Myriam Oh | Poèmes

J’ai la chance de ne pas avoir « la gueule de mon nom ».
Ça fait que le délit de faciès, je connais pas.
Ça fait que le racisme ordinaire, je connais pas.
Au mieux quelques oublis de réponses quand le CV était sans
photo.
Au mieux quelques bouches flemmardes de le prononcer tel
qu’il est.
Pourtant j’ai la malchance de porter un nom.
Tombé du camion.
Avec celui qui me l’a donné.
J’ai la chance de ne pas avoir « la gueule de mon sexe »
Ça fait que le harcèlement de rue, je connais pas.
Ça fait que les doigts, c’est moi qui les fais.
Au mieux quelques mains titillant la faute de goût que j’incarne.
Au mieux quelques erreurs de connexion quand je parle grave.
Pourtant j’ai la malchance de porter un sexe.
Défoncé.
Par des siècles patriarcaux.
J’ai la chance.
De ne pas avoir d’enfants.
De ne pas avoir de père de mes enfants.
De ne pas avoir de père.
De ne pas avoir à jouer le rôle de la fille.
J’ai la malchance.
D’endosser le poids de colères qui ne sont pas miennes.
Auxquelles j’appartiens pourtant.

Toute entière.
J’ai la chance.

— 

Flemme de cuisiner. Les croquettes du chat, ça me va.
Flemme de parler. Les voix dans ma tête, ça me va.
Flemme de m’habiller. Ta main sur mon sein, ça me va.
Pas faim. Rien à dire.
Y a des hivers moins froids que mon regard du jour.
Flemme de porter mon nom.
Flemme de défendre ma place.
Flemme de rendre l’âme.
Pas fière. Ni honteuse.
Juste là. Ce qui n’est ni bien ni mal.
Flemme de douter. La première vérité venue, ça me va.
Flemme de dormir. Les lignes de l’insomnie, ça me va.
Flemme de craindre. La forêt à la frontale, ça me va.
Ta main.
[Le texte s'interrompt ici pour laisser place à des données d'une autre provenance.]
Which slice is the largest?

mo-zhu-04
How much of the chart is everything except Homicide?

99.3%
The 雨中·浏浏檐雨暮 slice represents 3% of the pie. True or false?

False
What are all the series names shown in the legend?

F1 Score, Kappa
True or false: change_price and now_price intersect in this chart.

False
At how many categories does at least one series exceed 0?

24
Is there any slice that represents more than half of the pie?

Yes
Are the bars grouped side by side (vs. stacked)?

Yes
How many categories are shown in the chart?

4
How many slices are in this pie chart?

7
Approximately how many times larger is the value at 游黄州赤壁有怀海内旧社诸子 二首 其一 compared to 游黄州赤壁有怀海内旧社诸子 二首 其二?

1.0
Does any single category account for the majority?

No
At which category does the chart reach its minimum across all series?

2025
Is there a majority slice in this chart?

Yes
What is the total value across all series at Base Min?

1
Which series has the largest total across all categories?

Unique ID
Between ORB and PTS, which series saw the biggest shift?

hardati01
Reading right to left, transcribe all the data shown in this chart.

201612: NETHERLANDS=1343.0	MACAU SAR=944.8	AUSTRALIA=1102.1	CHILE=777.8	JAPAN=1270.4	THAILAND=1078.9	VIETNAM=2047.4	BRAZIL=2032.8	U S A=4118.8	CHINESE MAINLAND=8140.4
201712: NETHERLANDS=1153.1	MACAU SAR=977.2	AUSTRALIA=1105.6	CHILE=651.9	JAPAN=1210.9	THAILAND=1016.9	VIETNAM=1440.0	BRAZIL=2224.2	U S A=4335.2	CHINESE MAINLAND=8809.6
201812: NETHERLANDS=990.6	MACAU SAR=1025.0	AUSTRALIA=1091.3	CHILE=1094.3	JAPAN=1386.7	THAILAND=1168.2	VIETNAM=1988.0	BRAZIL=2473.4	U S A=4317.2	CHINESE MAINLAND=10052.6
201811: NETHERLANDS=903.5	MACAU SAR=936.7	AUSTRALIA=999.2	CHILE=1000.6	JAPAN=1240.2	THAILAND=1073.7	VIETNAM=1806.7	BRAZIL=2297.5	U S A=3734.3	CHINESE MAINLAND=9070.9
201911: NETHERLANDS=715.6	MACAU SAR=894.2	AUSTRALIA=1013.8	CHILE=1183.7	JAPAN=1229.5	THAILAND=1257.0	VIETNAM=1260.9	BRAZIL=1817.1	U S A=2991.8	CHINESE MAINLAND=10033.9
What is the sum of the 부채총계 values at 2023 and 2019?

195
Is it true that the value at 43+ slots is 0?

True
Sur mon sein.
Y a des manières moins douces de dire « je tiens à toi ».

— 

DIMANCHE
Manqué le lever du soleil, rien à faire.
Manqué la messe, rien à faire.
Rien à faire, rien à faire.
Prendre le temps d’une orange pressée.
Laisser passer le train en marche.
Brouter un rêve à la volée.
Bonjour.
Dit une voix encore endormie.
Ce qu’on va faire aujourd’hui, rien à faire.
Comment on s’appelle, rien à faire.
Rien à dire, rien à faire.
Se prendre là où on en est dans la vie.
À cet instant précieux.
Où tout.
Est à inventer.

— 

bleu qui se mêle au rose
luminosité qui augmente subtilement
dieu est un infographiste
click and collect la beauté brute
wait and see ce que ça bouge à l’intérieur
le bleu veut dire oui le rose non
le violet pourquoi pas
ciel mi-fille mi-garçon
nos corps sont des têtes capables de reproduire
l’alphabet
nos corps sont des animaux en mal d’instinct
on se nomme on se compare
on se mesure on se pèse sur l’estomac
cris qui se mêlent aux creux
par peur de ce qui est sans autorisation
par peur de souiller l’univers en jouissant avant l’heure
ciel qui dit
ciel qui joue à cache-cache
des fois dieu montre la voie des fois c’est son cul
connexion momentanément
interrompue
bleu qui se mêle (de ce qui ne le regarde pas)
au rose (« o » tonique ouvert)
luminosité qui augmente subtilement (travestir
la réalité pour cause de fidélité à soi-même)
dieu est mille do it yourself

#coucherdesoleil


Poèmes extraits de "Calendrier de l’Avent (du monde d’après)" aux Éditions maelstrÖm reEvolution, paru en septembre 2021.